The memorial’s backers promise that it will “set the Holocaust within the British narrative: historically, politically and culturally… addressing the complexities of Britain’s ambiguous responses to the Holocaust”. But the UK’s ambiguous response to the Holocaust is rooted in its wilful refusal to confront its own history of legitimising hatred.
There is a real danger that this memorial perpetuates our national narrative that these things were always done by someone else, and that while perhaps we could have done more to help the Jews, the British would never countenance such atrocities themselves. If the purpose of the memorial is to act as a universal warning against hatred and the breakdown of basic human morality, then why not confront Britain’s own failings head-on? It is not as if there aren’t ample lessons to be drawn from our national story.
The very concepts of race that underpinned the Holocaust, were created within the cauldron of colonialism and slavery. Comparing historical atrocities such as the Holocaust and the transatlantic slave trade is deeply contentious. I am not suggesting there is a direct equivalence, but it would be untrue to claim they are not connected. How else could systems such as slavery and colonialism be justified than by developing an ideology of racial inferiority that dehumanised the populations of entire continents and legitimised their brutalisation and even total eradication.
Britain used such ideas to justify the subjugation and (to varying degrees) the violent repression of the native peoples it colonised across the globe. By the late 19th century these malign constructs were deeply ingrained into British views of how the world was ordered. Arguably they still persist. New research is only recently bringing to light the extent to which the British colonial apparatus in Australia carried out a policy of widespread slaughter against the aboriginal peoples there. This history is barely discussed in Australia itself, let alone in Britain.
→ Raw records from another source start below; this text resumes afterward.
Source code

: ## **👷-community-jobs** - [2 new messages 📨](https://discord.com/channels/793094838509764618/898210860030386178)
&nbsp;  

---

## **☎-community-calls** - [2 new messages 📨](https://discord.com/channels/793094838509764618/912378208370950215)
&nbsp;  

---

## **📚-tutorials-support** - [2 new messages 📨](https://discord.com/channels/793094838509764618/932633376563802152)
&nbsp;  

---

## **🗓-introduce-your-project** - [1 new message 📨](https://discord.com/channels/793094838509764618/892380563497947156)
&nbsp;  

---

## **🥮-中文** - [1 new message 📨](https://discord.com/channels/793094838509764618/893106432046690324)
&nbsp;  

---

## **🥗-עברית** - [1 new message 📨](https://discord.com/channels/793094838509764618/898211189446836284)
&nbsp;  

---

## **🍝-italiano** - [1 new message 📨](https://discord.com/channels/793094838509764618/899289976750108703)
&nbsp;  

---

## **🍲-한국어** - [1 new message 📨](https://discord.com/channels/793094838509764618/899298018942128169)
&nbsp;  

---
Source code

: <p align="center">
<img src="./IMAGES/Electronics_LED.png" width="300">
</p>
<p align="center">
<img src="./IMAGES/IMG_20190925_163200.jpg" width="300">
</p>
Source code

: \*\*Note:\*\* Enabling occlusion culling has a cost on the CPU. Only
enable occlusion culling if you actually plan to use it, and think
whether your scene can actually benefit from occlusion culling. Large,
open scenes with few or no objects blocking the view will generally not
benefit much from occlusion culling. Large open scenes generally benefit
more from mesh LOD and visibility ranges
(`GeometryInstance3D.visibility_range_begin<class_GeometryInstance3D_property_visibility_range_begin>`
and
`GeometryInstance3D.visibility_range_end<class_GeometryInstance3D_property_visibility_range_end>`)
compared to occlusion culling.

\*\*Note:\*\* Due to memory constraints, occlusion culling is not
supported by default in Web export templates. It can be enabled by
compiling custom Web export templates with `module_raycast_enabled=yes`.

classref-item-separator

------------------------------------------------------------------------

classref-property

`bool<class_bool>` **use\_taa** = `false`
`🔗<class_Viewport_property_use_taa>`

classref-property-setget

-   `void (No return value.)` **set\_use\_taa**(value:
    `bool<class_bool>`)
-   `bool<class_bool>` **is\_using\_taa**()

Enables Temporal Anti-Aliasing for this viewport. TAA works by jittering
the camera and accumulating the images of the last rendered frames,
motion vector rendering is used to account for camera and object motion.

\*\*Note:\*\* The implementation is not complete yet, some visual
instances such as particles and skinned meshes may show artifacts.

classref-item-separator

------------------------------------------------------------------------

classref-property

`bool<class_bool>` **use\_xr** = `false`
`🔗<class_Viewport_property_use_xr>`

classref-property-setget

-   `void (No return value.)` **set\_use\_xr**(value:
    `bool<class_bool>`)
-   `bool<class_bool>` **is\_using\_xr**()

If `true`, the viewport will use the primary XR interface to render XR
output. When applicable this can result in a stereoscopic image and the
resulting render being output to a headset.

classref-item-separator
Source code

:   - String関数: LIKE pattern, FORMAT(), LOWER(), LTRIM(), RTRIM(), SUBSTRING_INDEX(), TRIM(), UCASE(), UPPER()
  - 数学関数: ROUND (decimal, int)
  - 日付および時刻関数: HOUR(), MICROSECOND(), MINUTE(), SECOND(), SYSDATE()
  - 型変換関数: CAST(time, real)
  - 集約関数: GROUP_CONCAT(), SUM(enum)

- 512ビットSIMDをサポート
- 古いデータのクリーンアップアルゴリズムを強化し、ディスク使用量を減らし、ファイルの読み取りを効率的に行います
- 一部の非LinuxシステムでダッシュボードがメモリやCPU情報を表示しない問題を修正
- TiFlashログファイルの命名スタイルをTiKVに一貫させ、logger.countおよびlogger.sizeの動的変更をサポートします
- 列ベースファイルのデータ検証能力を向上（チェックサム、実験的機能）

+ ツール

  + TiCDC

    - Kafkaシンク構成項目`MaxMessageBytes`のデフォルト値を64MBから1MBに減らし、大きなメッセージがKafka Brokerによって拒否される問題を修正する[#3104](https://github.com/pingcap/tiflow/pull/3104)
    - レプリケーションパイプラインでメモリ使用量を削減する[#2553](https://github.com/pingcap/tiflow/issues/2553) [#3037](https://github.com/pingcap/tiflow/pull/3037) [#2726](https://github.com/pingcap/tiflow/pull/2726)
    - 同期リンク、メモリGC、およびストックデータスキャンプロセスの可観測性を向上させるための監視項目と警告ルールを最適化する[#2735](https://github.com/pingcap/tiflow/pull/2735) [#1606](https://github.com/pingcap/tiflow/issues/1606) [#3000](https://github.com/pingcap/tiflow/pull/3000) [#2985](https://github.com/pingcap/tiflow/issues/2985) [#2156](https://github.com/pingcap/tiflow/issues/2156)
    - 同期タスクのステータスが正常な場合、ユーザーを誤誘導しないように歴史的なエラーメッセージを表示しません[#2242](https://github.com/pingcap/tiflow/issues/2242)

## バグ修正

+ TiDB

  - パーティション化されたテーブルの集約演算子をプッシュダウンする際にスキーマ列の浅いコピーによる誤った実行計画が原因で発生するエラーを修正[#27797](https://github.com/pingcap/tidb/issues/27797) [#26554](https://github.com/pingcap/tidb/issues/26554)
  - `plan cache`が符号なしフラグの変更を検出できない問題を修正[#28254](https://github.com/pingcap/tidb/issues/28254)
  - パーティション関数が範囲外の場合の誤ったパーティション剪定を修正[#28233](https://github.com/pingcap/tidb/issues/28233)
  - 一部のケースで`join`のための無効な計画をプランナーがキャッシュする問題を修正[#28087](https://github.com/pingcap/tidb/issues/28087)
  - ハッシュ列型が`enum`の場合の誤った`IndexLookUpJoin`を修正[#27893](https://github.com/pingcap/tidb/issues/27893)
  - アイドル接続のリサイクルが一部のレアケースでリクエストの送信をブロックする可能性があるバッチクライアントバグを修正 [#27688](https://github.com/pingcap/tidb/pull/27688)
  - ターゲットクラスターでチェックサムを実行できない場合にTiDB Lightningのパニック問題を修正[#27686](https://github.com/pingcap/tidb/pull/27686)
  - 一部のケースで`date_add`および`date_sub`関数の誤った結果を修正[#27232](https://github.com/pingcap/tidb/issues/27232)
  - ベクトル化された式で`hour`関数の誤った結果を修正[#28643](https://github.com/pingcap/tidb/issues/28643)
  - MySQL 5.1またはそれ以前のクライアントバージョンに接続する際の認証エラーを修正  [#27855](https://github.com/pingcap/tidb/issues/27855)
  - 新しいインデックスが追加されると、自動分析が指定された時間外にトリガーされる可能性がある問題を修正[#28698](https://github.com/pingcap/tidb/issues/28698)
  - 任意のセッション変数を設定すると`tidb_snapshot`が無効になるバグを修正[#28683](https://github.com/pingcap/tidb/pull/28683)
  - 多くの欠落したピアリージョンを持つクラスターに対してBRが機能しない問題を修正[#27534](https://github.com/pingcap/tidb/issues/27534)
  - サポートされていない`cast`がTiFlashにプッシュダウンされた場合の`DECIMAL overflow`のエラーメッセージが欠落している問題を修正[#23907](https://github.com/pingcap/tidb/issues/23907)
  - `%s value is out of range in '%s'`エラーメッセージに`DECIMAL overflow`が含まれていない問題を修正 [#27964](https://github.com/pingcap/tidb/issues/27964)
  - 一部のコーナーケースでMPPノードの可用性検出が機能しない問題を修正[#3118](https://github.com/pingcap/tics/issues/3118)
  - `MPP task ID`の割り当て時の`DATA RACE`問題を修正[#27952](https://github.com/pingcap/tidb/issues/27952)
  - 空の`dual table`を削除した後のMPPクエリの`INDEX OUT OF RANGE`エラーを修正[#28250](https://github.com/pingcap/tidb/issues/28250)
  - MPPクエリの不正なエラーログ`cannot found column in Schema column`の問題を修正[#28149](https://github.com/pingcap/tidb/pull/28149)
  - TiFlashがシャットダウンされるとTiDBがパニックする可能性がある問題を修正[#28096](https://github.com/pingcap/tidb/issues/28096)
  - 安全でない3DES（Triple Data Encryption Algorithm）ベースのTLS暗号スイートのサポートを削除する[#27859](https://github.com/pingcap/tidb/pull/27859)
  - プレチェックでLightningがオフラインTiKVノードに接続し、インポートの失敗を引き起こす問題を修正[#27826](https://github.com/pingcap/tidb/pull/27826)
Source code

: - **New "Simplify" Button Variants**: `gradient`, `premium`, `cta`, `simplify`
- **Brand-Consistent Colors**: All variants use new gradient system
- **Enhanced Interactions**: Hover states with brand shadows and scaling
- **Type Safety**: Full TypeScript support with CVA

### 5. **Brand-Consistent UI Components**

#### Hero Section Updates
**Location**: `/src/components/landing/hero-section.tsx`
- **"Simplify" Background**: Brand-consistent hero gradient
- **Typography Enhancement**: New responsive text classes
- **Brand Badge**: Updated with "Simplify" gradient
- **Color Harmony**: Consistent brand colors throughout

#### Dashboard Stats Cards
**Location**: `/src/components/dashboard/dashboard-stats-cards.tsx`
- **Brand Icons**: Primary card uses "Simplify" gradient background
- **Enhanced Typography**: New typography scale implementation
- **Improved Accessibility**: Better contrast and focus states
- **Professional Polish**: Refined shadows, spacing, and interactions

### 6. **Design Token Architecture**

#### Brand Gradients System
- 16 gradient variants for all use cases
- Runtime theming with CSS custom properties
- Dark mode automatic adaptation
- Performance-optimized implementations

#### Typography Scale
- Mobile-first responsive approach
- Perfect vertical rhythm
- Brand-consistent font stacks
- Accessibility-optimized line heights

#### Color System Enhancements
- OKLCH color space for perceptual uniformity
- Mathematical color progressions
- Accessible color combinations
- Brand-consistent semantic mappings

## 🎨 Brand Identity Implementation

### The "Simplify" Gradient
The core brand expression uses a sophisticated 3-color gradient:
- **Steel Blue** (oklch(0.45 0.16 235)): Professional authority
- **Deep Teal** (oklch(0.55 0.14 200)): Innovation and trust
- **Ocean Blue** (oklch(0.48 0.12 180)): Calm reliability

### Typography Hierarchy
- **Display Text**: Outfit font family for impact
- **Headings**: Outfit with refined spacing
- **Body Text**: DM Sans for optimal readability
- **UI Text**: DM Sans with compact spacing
While the Nazis sought a rapid, systematic extermination of the Jews, many in 19th- and early 20th-century Britain also envisaged Caucasians eventually replacing “inferior races” across large parts of the world, only at a slower pace. Different means, but disturbingly similar ends were envisaged by Nazis and many of those at the forefront of British colonialism.
It does not diminish Churchill’s achievements in confronting Nazism to remind ourselves that he was himself a long-time exponent of British imperial expansion, who advocated the brutal “pacification” of colonised people, including gassing, and predicted the “Aryan stock is bound to triumph”. This is the “global Britain” we seem unable to confront, and which goes a long way to explaining the significant number of Nazi sympathisers in 1930s Britain.
Perhaps the UK memorial will succeed in making these connections between the Holocaust and Britain’s own history and culture. Those behind the project certainly seem to want to draw out the universal significance of what the Nazis and their allies perpetrated. But it’s a big and challenging brief – maybe too big for Victoria Tower Gardens. Perhaps the UK Holocaust memorial actually requires a more acute focus on anti-semitism, which might produce a more appropriate response to the site.
Meanwhile, Britain urgently needs a national conversation about its wider past, and what sort of country it wants to be in the future. Who and what we memorialise should be an important part of this debate because the omissions among what we commemorate also say a lot about who we are. Perhaps we should be asking where is the memorial to the victims of Britain’s own closeted history of hatred and prejudice?